*** Material provided Section Begins ***
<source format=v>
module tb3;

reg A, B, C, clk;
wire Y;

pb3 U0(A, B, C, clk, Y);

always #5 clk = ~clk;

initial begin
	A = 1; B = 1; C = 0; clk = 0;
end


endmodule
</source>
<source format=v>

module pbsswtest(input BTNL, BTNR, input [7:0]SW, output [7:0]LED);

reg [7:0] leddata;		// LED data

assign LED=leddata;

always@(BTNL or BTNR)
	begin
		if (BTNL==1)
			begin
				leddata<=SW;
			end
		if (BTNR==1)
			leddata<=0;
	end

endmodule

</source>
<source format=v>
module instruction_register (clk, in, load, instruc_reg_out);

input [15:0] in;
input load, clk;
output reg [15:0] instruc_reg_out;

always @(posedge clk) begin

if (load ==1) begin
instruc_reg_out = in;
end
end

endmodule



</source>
*** Material provided Section Ends ***
*** Material provided Section Begins ***
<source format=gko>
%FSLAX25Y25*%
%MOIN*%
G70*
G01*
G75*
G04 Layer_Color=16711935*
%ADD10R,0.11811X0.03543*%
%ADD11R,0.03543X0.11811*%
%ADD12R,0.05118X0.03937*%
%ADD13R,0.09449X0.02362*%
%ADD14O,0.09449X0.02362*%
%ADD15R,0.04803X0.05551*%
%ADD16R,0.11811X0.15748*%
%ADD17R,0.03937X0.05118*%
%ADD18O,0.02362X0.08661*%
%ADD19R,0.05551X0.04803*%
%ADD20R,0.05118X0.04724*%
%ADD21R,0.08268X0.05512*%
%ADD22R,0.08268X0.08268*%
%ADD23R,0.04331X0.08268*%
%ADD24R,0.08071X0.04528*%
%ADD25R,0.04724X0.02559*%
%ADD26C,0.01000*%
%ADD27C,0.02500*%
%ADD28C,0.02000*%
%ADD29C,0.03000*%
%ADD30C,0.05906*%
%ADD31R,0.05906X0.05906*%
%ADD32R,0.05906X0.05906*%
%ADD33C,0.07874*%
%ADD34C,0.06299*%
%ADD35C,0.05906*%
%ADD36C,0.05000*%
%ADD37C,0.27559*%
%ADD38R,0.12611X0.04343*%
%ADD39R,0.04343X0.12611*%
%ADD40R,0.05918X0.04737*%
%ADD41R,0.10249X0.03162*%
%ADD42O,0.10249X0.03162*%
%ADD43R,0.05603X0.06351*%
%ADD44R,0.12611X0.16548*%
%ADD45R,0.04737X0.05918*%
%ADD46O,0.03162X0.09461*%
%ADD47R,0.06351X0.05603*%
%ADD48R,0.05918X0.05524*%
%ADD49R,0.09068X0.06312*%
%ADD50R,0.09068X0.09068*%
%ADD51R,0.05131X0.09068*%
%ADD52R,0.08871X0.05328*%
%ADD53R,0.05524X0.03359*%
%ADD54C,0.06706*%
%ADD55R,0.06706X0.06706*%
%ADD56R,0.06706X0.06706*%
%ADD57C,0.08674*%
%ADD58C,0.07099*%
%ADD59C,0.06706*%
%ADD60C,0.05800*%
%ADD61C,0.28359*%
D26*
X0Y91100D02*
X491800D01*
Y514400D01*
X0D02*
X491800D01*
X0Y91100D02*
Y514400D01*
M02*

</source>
*** Material provided Section Ends ***
*** Material provided Section Begins ***
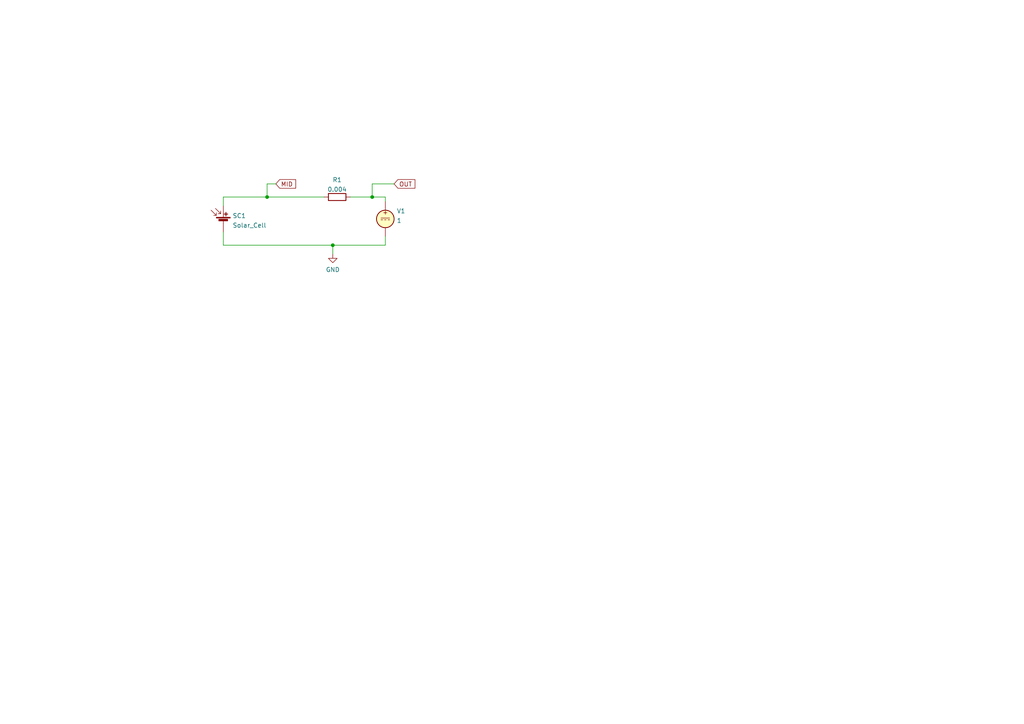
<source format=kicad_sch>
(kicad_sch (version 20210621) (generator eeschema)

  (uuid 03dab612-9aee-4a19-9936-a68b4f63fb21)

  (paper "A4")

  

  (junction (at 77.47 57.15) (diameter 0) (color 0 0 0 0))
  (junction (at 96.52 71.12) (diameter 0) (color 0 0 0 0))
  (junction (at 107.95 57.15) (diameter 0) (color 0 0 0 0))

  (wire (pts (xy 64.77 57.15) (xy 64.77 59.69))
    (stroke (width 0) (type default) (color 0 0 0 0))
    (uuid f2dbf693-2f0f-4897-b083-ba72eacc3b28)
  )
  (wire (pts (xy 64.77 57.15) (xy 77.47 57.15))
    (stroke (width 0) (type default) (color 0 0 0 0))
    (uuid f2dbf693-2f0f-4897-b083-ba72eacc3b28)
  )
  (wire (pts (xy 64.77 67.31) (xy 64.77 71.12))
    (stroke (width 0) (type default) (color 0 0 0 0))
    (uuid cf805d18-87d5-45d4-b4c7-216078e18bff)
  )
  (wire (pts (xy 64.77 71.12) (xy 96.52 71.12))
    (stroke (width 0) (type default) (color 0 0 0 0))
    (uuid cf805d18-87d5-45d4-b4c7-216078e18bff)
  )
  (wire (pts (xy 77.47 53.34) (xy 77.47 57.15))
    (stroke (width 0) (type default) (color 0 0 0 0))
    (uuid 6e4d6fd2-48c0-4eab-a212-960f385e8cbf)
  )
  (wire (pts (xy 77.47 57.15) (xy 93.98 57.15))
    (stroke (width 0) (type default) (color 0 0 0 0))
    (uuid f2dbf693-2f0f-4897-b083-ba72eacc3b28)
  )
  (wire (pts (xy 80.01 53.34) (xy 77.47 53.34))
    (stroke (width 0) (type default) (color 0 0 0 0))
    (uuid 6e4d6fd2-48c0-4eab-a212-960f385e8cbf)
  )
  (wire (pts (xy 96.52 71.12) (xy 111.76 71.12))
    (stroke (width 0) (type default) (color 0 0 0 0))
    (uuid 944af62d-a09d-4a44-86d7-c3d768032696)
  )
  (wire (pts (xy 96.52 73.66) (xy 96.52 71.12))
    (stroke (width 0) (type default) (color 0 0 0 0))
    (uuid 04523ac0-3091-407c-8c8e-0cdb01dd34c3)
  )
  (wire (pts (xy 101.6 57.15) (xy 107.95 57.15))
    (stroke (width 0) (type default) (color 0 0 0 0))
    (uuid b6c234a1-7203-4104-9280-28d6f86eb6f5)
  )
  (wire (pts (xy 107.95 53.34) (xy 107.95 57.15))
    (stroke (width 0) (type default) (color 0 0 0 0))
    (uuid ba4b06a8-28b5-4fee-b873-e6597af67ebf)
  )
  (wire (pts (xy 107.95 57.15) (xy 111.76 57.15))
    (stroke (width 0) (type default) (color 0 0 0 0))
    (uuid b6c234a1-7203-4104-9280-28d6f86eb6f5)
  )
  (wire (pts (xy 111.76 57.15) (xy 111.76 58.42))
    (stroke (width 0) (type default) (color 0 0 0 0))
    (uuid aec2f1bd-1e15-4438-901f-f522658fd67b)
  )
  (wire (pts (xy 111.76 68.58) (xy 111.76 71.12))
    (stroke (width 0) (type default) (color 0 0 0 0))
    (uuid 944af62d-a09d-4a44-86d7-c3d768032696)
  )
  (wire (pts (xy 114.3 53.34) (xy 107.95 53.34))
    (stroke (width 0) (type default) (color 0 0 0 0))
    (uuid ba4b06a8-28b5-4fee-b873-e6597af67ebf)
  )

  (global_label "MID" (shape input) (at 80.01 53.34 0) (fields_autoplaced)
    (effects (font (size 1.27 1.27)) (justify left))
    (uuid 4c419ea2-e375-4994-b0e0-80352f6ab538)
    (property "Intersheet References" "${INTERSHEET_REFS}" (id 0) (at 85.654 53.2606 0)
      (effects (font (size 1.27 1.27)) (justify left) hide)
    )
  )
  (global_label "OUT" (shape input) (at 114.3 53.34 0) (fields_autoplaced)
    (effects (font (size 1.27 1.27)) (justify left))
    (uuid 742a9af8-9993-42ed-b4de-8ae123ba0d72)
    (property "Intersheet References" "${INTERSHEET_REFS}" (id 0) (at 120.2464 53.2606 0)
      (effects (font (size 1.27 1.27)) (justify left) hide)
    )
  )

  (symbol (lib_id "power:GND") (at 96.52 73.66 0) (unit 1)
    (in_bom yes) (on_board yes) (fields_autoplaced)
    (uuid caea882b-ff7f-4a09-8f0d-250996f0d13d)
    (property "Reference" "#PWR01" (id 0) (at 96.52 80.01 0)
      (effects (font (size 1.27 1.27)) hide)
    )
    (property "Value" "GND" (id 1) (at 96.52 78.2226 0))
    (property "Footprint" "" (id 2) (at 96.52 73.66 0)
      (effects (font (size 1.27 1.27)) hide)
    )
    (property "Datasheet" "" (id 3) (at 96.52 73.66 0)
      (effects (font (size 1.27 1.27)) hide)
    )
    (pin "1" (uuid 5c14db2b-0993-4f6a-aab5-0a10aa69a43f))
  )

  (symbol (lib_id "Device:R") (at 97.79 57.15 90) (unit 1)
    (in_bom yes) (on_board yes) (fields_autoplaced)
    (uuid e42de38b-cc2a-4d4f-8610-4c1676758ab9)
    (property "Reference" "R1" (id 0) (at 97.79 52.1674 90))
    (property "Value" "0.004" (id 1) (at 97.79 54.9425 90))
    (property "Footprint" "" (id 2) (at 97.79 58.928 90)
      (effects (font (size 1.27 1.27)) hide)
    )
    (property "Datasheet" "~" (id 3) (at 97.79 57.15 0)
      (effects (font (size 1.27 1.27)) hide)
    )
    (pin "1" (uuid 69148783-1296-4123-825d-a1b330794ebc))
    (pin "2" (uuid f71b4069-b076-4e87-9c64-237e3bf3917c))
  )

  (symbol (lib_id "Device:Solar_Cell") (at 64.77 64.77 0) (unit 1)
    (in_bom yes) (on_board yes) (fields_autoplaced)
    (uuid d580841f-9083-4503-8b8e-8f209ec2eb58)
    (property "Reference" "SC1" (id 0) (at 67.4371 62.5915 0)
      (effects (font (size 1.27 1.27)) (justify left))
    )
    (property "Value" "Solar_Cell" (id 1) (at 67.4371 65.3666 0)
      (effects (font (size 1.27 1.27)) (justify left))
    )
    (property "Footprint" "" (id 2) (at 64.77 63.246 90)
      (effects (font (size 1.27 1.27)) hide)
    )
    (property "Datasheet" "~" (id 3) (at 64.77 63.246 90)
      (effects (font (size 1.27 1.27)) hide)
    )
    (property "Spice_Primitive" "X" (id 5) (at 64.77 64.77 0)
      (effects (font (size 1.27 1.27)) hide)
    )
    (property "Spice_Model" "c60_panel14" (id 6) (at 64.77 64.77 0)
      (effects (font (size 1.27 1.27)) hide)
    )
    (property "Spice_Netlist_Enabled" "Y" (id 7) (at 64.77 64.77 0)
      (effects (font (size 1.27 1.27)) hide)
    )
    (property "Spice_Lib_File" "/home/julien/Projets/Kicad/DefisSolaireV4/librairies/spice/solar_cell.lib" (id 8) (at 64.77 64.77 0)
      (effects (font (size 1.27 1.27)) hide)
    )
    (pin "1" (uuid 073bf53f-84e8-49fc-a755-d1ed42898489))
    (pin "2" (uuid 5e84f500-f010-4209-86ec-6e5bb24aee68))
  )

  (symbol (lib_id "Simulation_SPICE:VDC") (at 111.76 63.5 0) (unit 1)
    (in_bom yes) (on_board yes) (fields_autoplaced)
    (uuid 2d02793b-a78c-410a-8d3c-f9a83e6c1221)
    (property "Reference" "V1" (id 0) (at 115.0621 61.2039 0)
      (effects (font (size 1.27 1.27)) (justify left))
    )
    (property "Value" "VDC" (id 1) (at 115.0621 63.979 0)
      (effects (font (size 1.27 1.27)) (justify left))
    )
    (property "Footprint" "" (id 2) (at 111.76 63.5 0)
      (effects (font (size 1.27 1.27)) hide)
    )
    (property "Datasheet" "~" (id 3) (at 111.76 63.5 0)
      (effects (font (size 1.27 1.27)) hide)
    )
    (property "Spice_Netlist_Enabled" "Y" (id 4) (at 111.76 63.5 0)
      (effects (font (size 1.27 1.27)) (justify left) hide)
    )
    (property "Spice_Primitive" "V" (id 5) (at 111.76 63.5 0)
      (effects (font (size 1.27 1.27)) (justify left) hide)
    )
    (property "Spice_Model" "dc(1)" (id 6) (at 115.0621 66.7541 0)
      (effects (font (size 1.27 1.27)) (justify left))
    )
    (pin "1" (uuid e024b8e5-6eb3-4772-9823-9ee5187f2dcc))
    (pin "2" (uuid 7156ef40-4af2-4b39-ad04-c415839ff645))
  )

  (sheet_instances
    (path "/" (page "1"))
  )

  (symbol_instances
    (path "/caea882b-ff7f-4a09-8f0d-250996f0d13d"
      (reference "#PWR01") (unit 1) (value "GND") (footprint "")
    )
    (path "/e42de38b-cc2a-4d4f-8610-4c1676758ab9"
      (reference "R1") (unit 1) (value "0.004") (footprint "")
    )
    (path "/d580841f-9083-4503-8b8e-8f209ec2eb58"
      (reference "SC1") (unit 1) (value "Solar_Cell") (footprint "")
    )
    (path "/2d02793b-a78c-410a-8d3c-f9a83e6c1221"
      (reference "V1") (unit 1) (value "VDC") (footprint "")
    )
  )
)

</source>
*** Material provided Section Ends ***
▶ What you will do
Note every line in the material with "diameter" and copy it.

▶ Problem solution
  (junction (at 77.47 57.15) (diameter 0) (color 0 0 0 0))
  (junction (at 96.52 71.12) (diameter 0) (color 0 0 0 0))
  (junction (at 107.95 57.15) (diameter 0) (color 0 0 0 0))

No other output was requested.